Charakterisierung und Analyse des 1. Auftritts
Nathans Reaktion auf den Brand zeigt wichtige Charakterzüge: Seine Gelassenheit bezüglich des materiellen Verlusts ("...dass sie sich einfach ein neues bequemeres Haus bauen") verdeutlicht seinen Wohlstand als erfolgreicher Kaufmann. Seine tiefe Besorgnis um Recha hingegen offenbart, was ihm wirklich wichtig ist – nicht Besitz, sondern Menschen.
In den Versen 21-26 wird Nathans emotionale Erschütterung durch rhetorische Fragen und Gedankenstriche deutlich. Seine Verwirrung und Überforderung angesichts der Nachricht zeigen die intensive Bindung zu seiner Adoptivtochter. Diese Szenenanalyse des 1. Aufzugs verrät, dass Nathan trotz seiner Besonnenheit tiefe Gefühle hat.
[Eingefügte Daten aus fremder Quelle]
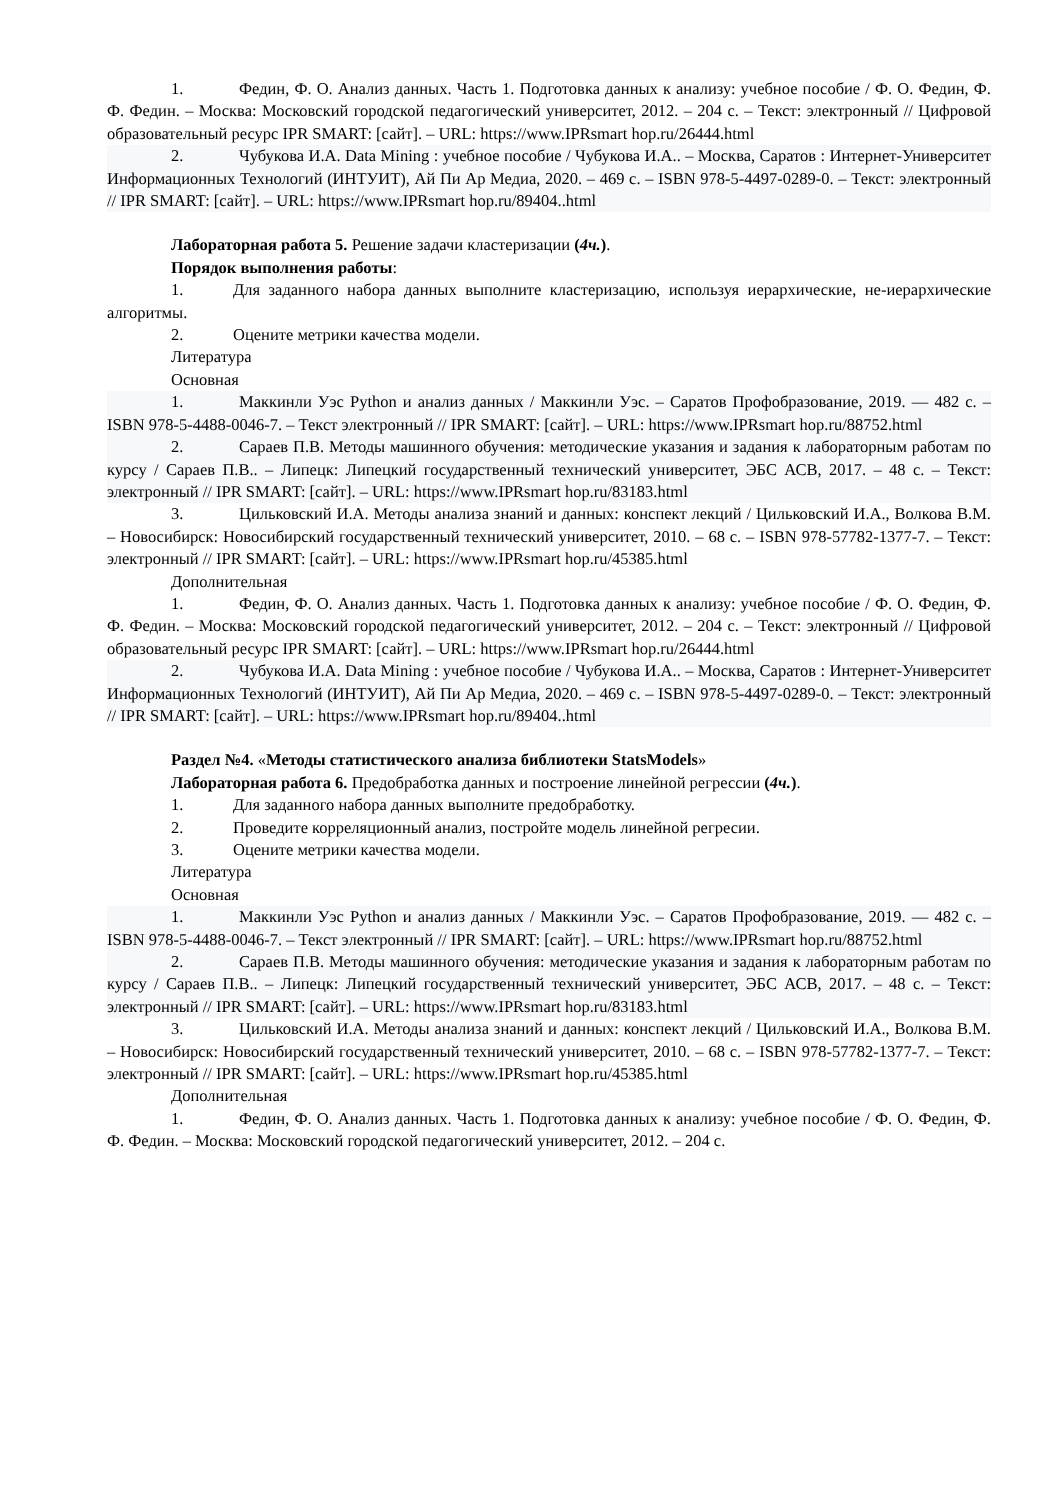1. Федин, Ф. О. Анализ данных. Часть 1. Подготовка данных к анализу: учебное пособие / Ф. О. Федин, Ф. Ф. Федин. – Москва: Московский городской педагогический университет, 2012. – 204 с. – Текст: электронный // Цифровой образовательный ресурс IPR SMART: [сайт]. – URL: https://www.IPRsmart hop.ru/26444.html
2. Чубукова И.А. Data Mining : учебное пособие / Чубукова И.А.. – Москва, Саратов : Интернет-Университет Информационных Технологий (ИНТУИТ), Ай Пи Ар Медиа, 2020. – 469 с. – ISBN 978-5-4497-0289-0. – Текст: электронный // IPR SMART: [сайт]. – URL: https://www.IPRsmart hop.ru/89404..html
Лабораторная работа 5. Решение задачи кластеризации (4ч.).
Порядок выполнения работы:
1. Для заданного набора данных выполните кластеризацию, используя иерархические, не-иерархические алгоритмы.
2. Оцените метрики качества модели.
Литература
Основная
1. Маккинли Уэс Python и анализ данных / Маккинли Уэс. – Саратов Профобразование, 2019. — 482 с. – ISBN 978-5-4488-0046-7. – Текст электронный // IPR SMART: [сайт]. – URL: https://www.IPRsmart hop.ru/88752.html
2. Сараев П.В. Методы машинного обучения: методические указания и задания к лабораторным работам по курсу / Сараев П.В.. – Липецк: Липецкий государственный технический университет, ЭБС АСВ, 2017. – 48 с. – Текст: электронный // IPR SMART: [сайт]. – URL: https://www.IPRsmart hop.ru/83183.html
3. Цильковский И.А. Методы анализа знаний и данных: конспект лекций / Цильковский И.А., Волкова В.М. – Новосибирск: Новосибирский государственный технический университет, 2010. – 68 с. – ISBN 978-57782-1377-7. – Текст: электронный // IPR SMART: [сайт]. – URL: https://www.IPRsmart hop.ru/45385.html
Дополнительная
1. Федин, Ф. О. Анализ данных. Часть 1. Подготовка данных к анализу: учебное пособие / Ф. О. Федин, Ф. Ф. Федин. – Москва: Московский городской педагогический университет, 2012. – 204 с. – Текст: электронный // Цифровой образовательный ресурс IPR SMART: [сайт]. – URL: https://www.IPRsmart hop.ru/26444.html
2. Чубукова И.А. Data Mining : учебное пособие / Чубукова И.А.. – Москва, Саратов : Интернет-Университет Информационных Технологий (ИНТУИТ), Ай Пи Ар Медиа, 2020. – 469 с. – ISBN 978-5-4497-0289-0. – Текст: электронный // IPR SMART: [сайт]. – URL: https://www.IPRsmart hop.ru/89404..html
Раздел №4. «Методы статистического анализа библиотеки StatsModels»
Лабораторная работа 6. Предобработка данных и построение линейной регрессии (4ч.).
1. Для заданного набора данных выполните предобработку.
2. Проведите корреляционный анализ, постройте модель линейной регресии.
3. Оцените метрики качества модели.
Литература
Основная
1. Маккинли Уэс Python и анализ данных / Маккинли Уэс. – Саратов Профобразование, 2019. — 482 с. – ISBN 978-5-4488-0046-7. – Текст электронный // IPR SMART: [сайт]. – URL: https://www.IPRsmart hop.ru/88752.html
2. Сараев П.В. Методы машинного обучения: методические указания и задания к лабораторным работам по курсу / Сараев П.В.. – Липецк: Липецкий государственный технический университет, ЭБС АСВ, 2017. – 48 с. – Текст: электронный // IPR SMART: [сайт]. – URL: https://www.IPRsmart hop.ru/83183.html
3. Цильковский И.А. Методы анализа знаний и данных: конспект лекций / Цильковский И.А., Волкова В.М. – Новосибирск: Новосибирский государственный технический университет, 2010. – 68 с. – ISBN 978-57782-1377-7. – Текст: электронный // IPR SMART: [сайт]. – URL: https://www.IPRsmart hop.ru/45385.html
Дополнительная
1. Федин, Ф. О. Анализ данных. Часть 1. Подготовка данных к анализу: учебное пособие / Ф. О. Федин, Ф. Ф. Федин. – Москва: Московский городской педагогический университет, 2012. – 204 с.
Interessant ist auch das Verhältnis zu Daja, der christlichen Gesellschafterin. Die Geschenke, die Nathan ihr mitgebracht hat, deuten darauf hin, dass er versucht, ihr Schweigen über Rechas Adoption zu erkaufen. Dieses Detail ist wichtig für die spätere Handlungsentwicklung und verweist auf ein Geheimnis, das im Laufe des Dramas gelüftet wird.
Nach diesem Auftritt folgt das erste Wiedersehen zwischen Nathan und Recha, bei dem er versucht, ihr mit vernünftigen Argumenten den Wunderglauben auszureden – ein typisches Element der Aufklärungsliteratur, die Lessing mit "Nathan der Weise" exemplarisch vertritt.